郁安回头看向客厅里几个被塞得满满当当的箱子,牵起嘴角,“那我分你一个团子,红豆味的怎么样?”
话音未落,她就已经快步走到冰箱边,辨认一会儿后取出一个洁白中透着棕红的糯米团。
正好冷藏下柔软的外皮变得微硬,拿起来不粘手,用保鲜膜包好放在巫延手里,郁安振振有词,“一个团子加一个鬼故事,很丰厚的报酬。”
说着她就要关门。
巫延无语地看了手里的团子一眼,别以为我没看出来你不喜欢吃红豆馅!
不过这事暂时不跟她计较,巫延撑住大门,蹙眉望向面前总是做出自己难以理解举动的人,“你怎么突然想到把这个案件的资料翻出来?”

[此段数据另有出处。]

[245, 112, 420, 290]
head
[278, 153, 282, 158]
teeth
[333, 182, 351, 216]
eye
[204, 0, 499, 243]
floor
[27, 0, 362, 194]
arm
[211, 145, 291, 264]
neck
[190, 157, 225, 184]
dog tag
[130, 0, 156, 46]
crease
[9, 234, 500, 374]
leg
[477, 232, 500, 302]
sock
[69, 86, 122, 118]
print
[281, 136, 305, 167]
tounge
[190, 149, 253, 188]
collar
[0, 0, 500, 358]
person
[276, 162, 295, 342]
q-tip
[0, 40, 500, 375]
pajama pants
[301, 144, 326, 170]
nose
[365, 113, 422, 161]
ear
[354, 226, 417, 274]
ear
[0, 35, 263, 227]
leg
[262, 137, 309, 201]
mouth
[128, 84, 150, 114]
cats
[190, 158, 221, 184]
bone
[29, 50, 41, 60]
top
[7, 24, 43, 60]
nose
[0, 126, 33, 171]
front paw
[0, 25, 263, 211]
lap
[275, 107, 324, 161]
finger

之前被鬼故事牵着鼻子走,现在他才反应过来这个最重要的问题。
郁安满不在乎地耸肩,“只是今天听人说起这个温泉山庄,忽然有些好奇。”
忽悠走了一直皱着眉的巫延,郁安回到客厅,对碍手碍脚的几个箱子视而不见,只在偶尔被挡住去路时踢上一脚,让它“自觉”一点。
她重新拿起那份资料,手指在角落里难以觉察的几行字上点了点。
“不会吧……”
她快步走进客厅隔壁的书房,坐在桌边打开电脑。
郁修年最初应该是打算将一楼当作对外接委托的事务所使用,因此客厅旁边一侧是厨房和餐厅,另一侧就是书房。

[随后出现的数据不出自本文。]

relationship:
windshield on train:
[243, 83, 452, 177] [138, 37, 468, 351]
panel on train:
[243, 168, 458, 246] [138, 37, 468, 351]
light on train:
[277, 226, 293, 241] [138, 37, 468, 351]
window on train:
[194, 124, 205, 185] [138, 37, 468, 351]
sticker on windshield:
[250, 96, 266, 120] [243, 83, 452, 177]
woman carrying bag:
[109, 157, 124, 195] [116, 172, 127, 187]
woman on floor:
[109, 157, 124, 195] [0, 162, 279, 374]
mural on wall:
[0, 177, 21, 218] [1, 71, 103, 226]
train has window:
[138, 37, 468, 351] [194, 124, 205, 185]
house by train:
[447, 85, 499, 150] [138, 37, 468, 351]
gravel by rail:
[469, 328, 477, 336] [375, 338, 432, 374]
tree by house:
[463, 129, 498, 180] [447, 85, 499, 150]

感谢现在发达的科技,就算不在嘉陵市,郁安依然能通过网络找到当地发行的报纸和本地论坛。
客厅最远处的座钟漆黑的表盘上,黄铜色的时针与分针逐渐靠近交叠,在完全重合的一霎那,座钟最上端一扇小门打开,两个陶瓷小人迈着舞步旋转着现身。
已经十二点整了。
郁安揉着后脖颈上楼,一步步登上台阶,忽然想起了巫延离开前郑重其事对自己说的一句话。
“你可以找我帮忙的。”
然而,就像是当初他提出当助手时一样,郁安还是笑着回绝了。
“我只是被邀请去泡温泉。”
她已经习惯了一个人行动,特别是这种有危险的情况,更是不能将无关者牵连进来。
至于只是去泡温泉究竟哪里有危险——
郁安躺在床上,将厚实的棉被抱在怀里,脸色终于缓和些许。
那里很可能存在一个隐藏了二十年的凶手。
父亲当年究竟有没有继续查下去?
这个案子被中断的时间就在失踪前几个月,会不会他发现了什么,自行跑去追查了?
如果他去了,那么这个成功杀掉一个人还没被察觉的凶手会因为感受到威胁而对郁修年下手吗?
郁安知道自己的样貌和言行和父亲相像到会被错认的地步,当她出现在温泉山庄时,凶手会认出她吗?
可若是父亲的失踪与之有关,那么她就必须去一探究竟。